## [Requirement a]
Please output the rows verbatim, starting at the line that contains "Answer in <instances>...</instances>. ## Task" and ending with the last line of the rows.

## [Text]
§
Hedrick Middle School

Hedrick Middle School, built in 1955, is one of the two middle schools located in Medford. The grade levels taught at Hedrick are 6th, 7th, and 8th.

During the 2007-2008, 2008–2009, and the first half of the 2009-2010 school years, Hedrick was occupied by the intermediate (4th-6th) grade levels from Roosevelt Elementary School while Roosevelt was being rebuilt due to the 2006 bond measure. Roosevelt Elementary School re-opened in January 2010, leaving the Hedrick Campus for the remainder of the year.

Since construction, Hedrick Middle School has undergone major renovations. Most notably between 1996 and 1998, the school was extensively remodeled with new air conditioning systems, many new classrooms, and a new cafeteria and office. As of October 1, 2007, the school has 955 Hedrick students and 73 staff members.

The following primary schools feed into Hedrick Middle School:
Abraham Lincoln Elementary - 5.1 km (3.2 mi)
Hoover Elementary - 2.3 km (1.4 mi)
Kennedy Elementary - 4.3 km (2.7 mi)
Lone Pine Elementary - 3.4 km (2.1 mi)
Roosevelt Elementary - 0.5 km (0.3 mi)
Wilson Elementary - 3.2 km (2.0 mi)

In 2001, Hedrick Middle School began a pilot program to expand grade level acceptance.  Under the program, both of Medford's middle schools will accept 6th grade students from elementary schools in their enrollment area.  The program was cancelled in 2004 due to school budget cuts.

McLoughlin Middle School

McLoughlin Middle School is the second of the two middle schools located in Medford. The grade levels taught at McLoughlin are 7th and 8th.

During the 2007-2008, 2008–2009, and the first half of the 2009-2010 school years, McLoughlin was occupied by the intermediate (4th-6th) grade levels from Jackson Elementary School while Jackson was also being rebuilt. Jackson Elementary School re-opened in January 2010, leaving McLoughlin.

As of  2009, the school has 900 students and 95 staff members.

The following elementary schools feed into McLoughlin Middle School:
Griffin Creek
Howard
Jackson
Jacksonville
Jefferson
Oak Grove
Ruch
Washington

High schools
Medford's high schools all offer grades 9-12.

Central Medford High School
North Medford High School
South Medford High School

Charter Schools 

 The Medford School District sponsors four public charter schools. Each one of these schools is governed by a charter board, which operates independently from the publicly-elected Medford School Board. When an initial charter proposal is accepted by the Medford School Board, a contract is developed to ensure the charter school maintains its proposed purpose and complies with all state laws. While charter schools operate independently of the Medford School District and the academic achievement of their enrolled students are tracked separately by the State of Oregon, the results are included among the results for all Medford public school students.
§
[Stored records]

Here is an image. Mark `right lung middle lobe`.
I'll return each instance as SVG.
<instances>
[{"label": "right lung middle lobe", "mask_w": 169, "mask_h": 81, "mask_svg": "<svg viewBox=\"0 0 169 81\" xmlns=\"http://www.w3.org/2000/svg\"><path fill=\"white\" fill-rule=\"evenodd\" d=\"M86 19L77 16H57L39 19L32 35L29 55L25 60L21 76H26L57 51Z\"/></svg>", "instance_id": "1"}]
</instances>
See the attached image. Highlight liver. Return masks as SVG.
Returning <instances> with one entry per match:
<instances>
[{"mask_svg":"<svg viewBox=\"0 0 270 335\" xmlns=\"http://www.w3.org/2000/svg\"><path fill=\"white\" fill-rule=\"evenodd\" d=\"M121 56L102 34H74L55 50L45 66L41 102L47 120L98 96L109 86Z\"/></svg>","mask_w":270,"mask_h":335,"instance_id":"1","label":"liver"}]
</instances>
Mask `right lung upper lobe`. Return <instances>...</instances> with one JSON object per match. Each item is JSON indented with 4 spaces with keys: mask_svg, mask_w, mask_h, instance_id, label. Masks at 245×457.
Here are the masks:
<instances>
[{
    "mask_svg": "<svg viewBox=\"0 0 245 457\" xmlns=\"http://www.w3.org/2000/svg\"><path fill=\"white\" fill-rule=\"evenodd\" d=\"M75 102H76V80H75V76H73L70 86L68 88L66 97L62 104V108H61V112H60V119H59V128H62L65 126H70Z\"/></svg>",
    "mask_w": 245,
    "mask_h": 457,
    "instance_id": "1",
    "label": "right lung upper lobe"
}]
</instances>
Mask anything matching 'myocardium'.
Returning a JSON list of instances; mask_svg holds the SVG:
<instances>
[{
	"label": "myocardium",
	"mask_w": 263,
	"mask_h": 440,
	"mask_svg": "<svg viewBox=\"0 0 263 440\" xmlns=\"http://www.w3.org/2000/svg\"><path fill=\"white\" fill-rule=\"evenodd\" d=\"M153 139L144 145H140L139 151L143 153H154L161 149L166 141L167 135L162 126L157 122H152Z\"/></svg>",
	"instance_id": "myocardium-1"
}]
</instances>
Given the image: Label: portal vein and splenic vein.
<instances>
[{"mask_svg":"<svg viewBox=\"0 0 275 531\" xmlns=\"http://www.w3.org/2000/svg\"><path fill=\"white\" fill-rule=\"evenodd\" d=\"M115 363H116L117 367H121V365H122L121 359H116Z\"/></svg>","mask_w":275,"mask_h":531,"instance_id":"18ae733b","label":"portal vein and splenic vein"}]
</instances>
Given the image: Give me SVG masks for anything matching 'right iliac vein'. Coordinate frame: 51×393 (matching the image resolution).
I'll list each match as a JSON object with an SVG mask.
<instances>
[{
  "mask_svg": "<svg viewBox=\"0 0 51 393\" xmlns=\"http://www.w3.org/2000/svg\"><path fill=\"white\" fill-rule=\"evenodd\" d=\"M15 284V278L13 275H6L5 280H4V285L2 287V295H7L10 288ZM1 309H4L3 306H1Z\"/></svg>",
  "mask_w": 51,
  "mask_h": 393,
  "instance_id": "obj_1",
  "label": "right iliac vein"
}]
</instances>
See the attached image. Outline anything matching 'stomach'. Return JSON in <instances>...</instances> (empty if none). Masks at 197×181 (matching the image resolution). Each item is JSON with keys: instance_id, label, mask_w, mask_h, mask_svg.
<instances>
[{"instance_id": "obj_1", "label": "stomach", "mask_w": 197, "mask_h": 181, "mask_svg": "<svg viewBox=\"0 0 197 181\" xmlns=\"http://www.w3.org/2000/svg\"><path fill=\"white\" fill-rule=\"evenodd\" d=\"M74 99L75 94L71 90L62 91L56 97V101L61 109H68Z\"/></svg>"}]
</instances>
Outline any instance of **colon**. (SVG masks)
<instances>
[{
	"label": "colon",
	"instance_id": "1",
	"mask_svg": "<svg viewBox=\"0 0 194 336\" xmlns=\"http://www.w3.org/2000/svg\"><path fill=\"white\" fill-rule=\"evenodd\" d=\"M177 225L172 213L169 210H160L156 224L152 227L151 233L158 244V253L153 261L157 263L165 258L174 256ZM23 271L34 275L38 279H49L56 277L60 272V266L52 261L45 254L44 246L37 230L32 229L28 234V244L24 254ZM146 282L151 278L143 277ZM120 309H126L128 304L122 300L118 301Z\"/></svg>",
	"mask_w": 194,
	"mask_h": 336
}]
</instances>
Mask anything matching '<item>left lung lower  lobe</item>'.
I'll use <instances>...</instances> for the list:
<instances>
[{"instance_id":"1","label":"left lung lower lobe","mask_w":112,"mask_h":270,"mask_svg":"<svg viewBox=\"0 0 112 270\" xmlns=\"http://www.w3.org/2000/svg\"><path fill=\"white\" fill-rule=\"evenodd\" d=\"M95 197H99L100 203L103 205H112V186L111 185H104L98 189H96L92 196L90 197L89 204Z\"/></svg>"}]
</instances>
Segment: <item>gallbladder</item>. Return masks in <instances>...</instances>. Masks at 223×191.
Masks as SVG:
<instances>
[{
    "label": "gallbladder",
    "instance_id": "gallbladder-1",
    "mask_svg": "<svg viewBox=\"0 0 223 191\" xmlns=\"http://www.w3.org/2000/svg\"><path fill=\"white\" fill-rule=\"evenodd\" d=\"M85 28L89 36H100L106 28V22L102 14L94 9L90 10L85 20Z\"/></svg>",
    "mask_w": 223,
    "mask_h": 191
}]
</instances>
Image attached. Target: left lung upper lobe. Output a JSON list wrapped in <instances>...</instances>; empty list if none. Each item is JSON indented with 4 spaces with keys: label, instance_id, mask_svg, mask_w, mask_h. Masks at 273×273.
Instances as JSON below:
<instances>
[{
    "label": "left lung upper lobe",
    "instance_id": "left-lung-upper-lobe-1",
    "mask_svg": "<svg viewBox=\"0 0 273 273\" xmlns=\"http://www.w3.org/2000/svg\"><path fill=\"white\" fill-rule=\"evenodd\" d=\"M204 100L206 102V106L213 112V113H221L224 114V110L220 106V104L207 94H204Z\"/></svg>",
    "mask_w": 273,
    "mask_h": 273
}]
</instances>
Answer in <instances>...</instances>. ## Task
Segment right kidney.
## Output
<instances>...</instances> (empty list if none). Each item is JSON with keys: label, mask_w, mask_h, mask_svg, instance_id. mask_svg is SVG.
§
## [Requirement b]
In the text, how many staff members did McLoughlin Middle School have as of 2009?

## [Full output a]
Answer in <instances>...</instances>. ## Task
Segment right kidney.
## Output
<instances>...</instances> (empty list if none). Each item is JSON with keys: label, mask_w, mask_h, mask_svg, instance_id. mask_svg is SVG.

## [Full output b]
95 staff members.